Palestinian leader Mahmoud Abbas has announced that parliamentary elections set for 17 July will be postponed.
Hamas have made strong showings in recent local elections
In a public decree, he said he wanted to allow more time to resolve a dispute over changes to the election law.
Mr Abbas said a new date would be set after talks with the Palestinian factions and law makers.
The move has been condemned by militant group Hamas, which correspondents say had been poised to do well in its first run at a legislative poll.
The group had made a strong showing in recent local elections, and some observers say it could challenge the ruling Fatah party's dominance of the parliament.
Mr Abbas did not set a new date for the election, but Palestinian officials have talked about a delay of several months.
The dispute stalling the vote is over the method by which candidates would be selected.
The postponement will please many in Mr Abbas' Fatah party because they want more time to prepare for the poll, the BBC's Barbara Plett reports from Jerusalem.

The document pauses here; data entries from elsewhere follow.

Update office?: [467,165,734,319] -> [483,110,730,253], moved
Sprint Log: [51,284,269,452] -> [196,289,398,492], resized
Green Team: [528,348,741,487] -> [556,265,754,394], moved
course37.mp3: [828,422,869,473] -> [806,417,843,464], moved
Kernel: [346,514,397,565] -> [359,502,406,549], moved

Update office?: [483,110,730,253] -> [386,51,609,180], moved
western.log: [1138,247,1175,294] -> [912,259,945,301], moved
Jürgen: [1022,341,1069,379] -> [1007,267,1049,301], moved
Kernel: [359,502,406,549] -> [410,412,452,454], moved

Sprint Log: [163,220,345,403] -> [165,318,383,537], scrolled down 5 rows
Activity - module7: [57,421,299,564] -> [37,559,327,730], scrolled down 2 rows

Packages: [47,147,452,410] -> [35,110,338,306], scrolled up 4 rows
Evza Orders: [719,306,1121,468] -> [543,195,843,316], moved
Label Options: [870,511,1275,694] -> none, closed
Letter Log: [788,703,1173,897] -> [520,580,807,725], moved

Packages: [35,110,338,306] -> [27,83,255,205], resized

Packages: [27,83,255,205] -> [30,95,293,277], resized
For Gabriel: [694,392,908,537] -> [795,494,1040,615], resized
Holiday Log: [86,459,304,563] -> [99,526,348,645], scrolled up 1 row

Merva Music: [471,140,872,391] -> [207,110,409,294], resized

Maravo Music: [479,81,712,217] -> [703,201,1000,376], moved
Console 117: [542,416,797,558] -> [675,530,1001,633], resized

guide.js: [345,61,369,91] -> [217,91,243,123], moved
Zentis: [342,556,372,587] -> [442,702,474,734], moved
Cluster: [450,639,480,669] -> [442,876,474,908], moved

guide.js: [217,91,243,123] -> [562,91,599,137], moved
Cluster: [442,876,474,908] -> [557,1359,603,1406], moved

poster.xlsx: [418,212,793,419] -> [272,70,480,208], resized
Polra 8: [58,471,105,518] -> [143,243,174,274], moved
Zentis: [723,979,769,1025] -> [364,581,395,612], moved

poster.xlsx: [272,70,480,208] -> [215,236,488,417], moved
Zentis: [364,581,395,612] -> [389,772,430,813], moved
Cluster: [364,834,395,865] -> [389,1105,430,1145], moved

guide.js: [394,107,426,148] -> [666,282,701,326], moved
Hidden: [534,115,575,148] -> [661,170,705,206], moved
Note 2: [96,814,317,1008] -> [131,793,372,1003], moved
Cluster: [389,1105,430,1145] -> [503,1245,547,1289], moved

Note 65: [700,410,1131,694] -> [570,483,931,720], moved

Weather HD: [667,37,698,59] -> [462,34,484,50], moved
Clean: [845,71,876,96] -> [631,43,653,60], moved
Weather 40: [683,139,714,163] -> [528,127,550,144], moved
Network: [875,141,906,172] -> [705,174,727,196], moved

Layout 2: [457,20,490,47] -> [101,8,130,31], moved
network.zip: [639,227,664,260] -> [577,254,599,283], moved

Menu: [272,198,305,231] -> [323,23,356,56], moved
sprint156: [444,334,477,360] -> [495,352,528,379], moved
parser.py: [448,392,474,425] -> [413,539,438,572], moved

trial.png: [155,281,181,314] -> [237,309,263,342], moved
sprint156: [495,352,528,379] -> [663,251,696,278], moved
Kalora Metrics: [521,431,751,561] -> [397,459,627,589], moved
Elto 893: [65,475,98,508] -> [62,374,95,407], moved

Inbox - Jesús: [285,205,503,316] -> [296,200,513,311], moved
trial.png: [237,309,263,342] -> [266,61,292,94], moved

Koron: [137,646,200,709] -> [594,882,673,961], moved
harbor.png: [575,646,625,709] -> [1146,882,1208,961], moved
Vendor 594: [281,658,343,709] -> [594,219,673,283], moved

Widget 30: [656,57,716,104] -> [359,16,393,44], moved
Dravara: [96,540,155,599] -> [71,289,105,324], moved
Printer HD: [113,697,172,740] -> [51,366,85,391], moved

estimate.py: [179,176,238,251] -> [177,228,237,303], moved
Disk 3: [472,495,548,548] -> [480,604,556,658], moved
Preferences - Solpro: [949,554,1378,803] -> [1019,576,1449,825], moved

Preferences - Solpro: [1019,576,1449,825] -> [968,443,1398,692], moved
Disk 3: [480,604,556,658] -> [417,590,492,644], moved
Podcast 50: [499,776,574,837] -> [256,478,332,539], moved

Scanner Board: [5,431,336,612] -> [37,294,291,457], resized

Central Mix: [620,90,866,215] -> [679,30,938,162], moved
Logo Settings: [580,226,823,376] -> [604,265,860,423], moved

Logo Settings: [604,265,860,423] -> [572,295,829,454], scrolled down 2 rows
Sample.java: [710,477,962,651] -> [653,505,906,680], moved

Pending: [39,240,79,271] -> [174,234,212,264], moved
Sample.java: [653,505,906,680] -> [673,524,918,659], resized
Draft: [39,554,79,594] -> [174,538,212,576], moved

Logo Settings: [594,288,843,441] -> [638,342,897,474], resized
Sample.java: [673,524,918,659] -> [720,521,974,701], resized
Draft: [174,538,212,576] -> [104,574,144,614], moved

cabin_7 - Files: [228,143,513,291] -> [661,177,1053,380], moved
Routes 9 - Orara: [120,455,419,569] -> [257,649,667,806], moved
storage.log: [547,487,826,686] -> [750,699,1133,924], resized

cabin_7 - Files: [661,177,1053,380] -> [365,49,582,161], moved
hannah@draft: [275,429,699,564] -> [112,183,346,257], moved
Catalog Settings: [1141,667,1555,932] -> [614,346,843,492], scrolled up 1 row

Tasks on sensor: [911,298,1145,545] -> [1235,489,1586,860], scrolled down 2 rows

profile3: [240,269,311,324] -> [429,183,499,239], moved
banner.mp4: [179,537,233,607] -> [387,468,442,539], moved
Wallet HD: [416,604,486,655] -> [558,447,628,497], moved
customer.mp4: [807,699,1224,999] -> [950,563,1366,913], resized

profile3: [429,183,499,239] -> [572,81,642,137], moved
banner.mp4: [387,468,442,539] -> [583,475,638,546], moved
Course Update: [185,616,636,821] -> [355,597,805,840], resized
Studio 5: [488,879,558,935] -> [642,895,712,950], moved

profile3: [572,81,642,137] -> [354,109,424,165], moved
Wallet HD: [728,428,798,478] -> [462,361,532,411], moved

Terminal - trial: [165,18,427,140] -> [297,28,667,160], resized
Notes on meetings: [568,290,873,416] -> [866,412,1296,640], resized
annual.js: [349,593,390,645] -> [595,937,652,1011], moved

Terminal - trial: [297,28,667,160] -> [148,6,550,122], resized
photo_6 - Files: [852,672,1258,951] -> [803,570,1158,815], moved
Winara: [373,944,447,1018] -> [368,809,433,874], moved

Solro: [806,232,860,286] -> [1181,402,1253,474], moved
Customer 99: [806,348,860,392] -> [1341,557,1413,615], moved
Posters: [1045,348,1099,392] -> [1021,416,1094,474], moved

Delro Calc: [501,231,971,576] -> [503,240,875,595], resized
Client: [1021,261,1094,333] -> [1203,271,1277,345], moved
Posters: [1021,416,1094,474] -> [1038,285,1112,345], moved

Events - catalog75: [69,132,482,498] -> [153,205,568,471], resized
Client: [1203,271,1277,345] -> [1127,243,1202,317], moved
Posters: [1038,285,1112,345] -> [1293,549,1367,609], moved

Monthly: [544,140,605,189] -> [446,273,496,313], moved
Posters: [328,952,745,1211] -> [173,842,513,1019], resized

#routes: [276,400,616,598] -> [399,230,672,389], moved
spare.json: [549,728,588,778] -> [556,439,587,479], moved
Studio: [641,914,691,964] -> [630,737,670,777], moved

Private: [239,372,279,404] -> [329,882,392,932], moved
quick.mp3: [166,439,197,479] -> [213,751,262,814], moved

The movement is in disarray and tarnished by a reputation for corruption and inefficiency, our correspondent says.
The election date was part of a broader agreement between Mr Abbas and the factions that included a ceasefire.
Hamas had earlier threatened to re-think the truce if the date was changed.
"We consider this decision as a violation for all the Palestinian understandings and national agreements," Hamas spokesman Sami Abu Zuhri said, according to the Associated Press news agency.